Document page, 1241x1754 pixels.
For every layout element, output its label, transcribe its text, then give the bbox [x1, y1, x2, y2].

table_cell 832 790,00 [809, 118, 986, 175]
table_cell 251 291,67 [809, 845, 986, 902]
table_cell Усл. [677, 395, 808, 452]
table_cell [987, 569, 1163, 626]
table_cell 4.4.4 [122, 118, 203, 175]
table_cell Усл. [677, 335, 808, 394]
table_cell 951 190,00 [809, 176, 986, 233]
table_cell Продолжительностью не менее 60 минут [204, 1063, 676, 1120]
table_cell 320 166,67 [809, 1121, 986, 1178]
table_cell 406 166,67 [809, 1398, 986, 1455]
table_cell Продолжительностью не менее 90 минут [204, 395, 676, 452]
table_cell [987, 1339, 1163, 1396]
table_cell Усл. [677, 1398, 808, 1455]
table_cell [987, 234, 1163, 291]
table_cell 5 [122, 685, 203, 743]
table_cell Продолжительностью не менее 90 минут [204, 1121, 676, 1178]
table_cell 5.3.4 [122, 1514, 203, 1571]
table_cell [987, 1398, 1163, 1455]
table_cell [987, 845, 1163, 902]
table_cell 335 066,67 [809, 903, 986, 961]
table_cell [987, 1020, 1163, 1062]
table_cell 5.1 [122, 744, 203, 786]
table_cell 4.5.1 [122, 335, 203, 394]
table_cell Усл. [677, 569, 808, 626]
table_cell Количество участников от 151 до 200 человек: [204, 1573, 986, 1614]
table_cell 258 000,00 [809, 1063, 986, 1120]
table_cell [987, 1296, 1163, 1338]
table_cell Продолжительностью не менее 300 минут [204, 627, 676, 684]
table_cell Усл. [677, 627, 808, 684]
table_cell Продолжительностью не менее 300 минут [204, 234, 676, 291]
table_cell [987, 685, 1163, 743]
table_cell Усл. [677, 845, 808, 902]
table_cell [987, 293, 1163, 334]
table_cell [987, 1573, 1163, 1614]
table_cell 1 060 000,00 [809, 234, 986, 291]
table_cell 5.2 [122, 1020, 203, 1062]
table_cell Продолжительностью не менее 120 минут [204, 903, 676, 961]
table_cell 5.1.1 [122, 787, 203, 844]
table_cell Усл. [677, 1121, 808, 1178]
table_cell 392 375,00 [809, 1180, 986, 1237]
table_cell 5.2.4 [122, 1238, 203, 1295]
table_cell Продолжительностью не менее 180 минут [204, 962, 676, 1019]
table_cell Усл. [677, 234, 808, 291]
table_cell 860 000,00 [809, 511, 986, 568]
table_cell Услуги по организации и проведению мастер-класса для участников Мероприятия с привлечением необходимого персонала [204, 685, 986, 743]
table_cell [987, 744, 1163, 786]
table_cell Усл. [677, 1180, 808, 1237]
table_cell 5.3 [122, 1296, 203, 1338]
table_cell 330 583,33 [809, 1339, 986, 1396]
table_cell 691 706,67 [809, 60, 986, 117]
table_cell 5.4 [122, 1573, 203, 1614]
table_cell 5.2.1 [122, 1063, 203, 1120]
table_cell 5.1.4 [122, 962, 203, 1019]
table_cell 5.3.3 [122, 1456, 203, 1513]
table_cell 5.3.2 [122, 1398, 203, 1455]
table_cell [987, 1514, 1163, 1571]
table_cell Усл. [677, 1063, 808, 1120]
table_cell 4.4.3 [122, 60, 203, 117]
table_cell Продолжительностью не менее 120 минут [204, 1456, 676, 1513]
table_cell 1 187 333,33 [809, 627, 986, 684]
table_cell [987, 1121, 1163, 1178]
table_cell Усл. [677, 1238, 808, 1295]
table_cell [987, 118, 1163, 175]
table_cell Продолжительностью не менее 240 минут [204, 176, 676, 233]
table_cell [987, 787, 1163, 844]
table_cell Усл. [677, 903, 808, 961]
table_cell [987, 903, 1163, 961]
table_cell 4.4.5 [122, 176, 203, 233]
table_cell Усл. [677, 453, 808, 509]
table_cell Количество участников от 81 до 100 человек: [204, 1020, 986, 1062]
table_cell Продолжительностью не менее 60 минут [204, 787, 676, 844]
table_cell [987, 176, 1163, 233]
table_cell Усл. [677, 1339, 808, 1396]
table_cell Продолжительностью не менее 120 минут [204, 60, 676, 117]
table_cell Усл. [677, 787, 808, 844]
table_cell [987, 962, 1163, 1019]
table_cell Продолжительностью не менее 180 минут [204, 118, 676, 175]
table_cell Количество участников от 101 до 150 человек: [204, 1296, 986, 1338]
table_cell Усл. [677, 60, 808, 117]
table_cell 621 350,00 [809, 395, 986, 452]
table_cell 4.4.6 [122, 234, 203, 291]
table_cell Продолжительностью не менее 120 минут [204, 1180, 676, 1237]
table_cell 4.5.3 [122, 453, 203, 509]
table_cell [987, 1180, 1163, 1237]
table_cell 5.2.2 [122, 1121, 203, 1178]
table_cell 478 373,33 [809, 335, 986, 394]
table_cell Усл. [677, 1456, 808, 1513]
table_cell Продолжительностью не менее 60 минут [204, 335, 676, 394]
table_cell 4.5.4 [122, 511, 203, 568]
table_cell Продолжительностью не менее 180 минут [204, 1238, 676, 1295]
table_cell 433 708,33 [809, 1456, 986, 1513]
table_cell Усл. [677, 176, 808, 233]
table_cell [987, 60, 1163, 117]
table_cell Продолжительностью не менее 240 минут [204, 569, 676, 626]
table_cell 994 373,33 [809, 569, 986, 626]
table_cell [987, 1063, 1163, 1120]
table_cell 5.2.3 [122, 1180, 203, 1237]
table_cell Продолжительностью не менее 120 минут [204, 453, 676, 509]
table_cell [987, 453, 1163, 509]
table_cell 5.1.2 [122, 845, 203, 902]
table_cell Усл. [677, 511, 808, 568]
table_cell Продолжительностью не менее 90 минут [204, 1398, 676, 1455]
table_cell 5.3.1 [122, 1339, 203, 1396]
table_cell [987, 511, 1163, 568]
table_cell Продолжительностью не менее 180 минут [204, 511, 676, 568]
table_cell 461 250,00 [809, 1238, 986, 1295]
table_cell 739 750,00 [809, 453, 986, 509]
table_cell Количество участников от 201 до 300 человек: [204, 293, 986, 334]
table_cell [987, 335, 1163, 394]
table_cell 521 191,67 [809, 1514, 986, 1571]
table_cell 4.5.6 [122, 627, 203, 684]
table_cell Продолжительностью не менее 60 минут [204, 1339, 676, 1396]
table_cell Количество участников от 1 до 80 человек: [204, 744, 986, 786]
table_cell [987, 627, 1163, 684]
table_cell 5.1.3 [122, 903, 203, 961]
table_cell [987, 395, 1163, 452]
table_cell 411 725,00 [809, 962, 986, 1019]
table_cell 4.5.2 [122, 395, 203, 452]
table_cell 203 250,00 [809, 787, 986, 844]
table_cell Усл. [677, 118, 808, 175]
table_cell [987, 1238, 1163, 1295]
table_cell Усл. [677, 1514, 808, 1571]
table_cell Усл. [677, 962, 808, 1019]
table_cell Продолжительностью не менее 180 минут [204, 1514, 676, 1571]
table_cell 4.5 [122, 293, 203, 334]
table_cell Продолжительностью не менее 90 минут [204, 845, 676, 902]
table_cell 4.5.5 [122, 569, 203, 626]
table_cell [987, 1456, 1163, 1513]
┄┄┄┄┄┄
What you will do →
For the records above, state the number of lines that contain "Количество", and provide nothing further.

Solution to this task →
5